### Source extract
○ ○ ○ ○ ○ ○ ○
How-To Submit a GPU Job
Step-by-step guide
- Specify a partition containing GPU equipped compute nodes.
- Reserve some number of GPUs for your job using the SLURM gres option.
- (optional) Communicate the GPU ordinal to your executable using the SLURM_JOB_GPU variable.
Most of the GPU equipped compute nodes on Talapas have 4 GPUs per node (Run /packages/racs/bin/slurm-show-gpus
to see more information) Suppose we only needed one GPU for our simulation, then our job script may take the (new) form
#!/bin/bash
#SBATCH --job-name=GPUjob ### Job Name
#SBATCH --partition=gpu ### Similar to a queue in PBS
#SBATCH --time=1-00:00:00 ### Wall clock time limit in Days-HH:MM:SS
#SBATCH --nodes=1 ### Node count required for the job
#SBATCH --ntasks-per-node=1 ### Nuber of tasks to be launched per Node
#SBATCH --gpus=1 ### General REServation of gpu:number of gpus
#SBATCH --account=<myPIRG> ### Account used for job submission
my_executable $SLURM_JOB_GPUS
In this example, the program my_executable
expects the GPU ordinal as an input. We use of the variable SLURM_JOB_GPUS
to pass that information from SLURM without knowing a-priori which GPU I will run on.
○ ○ ○ ○ ○ ○ ○
### What to work on
Rewrite the GPU job guide from "How-To Submit a" to "SLURM gres option.", swapping "compute nodes" for "worker nodes". The entries that follow come from a separate source.
○ ○ ○ ○ ○ ○ ○
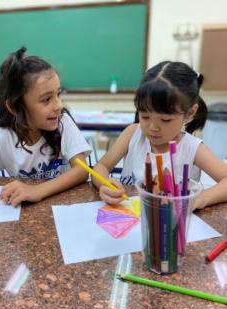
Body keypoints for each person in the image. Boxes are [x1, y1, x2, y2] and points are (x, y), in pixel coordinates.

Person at [0, 47, 91, 206]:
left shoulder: (62, 122)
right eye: (46, 99)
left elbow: (82, 171)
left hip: (64, 210)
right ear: (15, 107)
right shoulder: (4, 138)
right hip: (24, 219)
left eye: (58, 94)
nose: (59, 105)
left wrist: (37, 190)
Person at [93, 61, 227, 210]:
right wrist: (104, 184)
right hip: (131, 220)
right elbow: (102, 166)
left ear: (189, 113)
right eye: (144, 116)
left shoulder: (192, 148)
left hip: (173, 226)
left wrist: (201, 198)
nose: (153, 128)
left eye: (165, 120)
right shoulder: (132, 134)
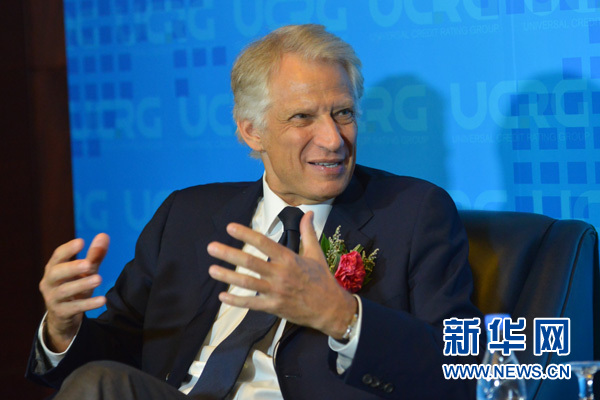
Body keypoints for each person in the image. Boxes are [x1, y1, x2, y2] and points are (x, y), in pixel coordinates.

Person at [27, 24, 481, 399]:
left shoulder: (413, 212)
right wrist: (63, 330)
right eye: (303, 118)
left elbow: (461, 368)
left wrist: (343, 315)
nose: (333, 139)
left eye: (343, 113)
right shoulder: (185, 215)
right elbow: (119, 359)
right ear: (252, 131)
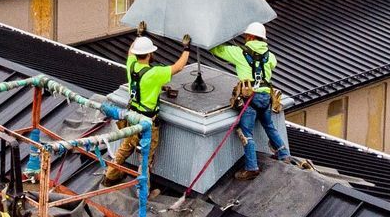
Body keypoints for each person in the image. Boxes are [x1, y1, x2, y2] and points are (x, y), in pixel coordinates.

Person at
○ ○ ○ ○ ○ ○ ○
### Solution to the exercise
How-To Submit a GPU Job
Step-by-step guide
- Specify a partition containing GPU equipped worker nodes.
- Reserve some number of GPUs for your job using the SLURM gres option.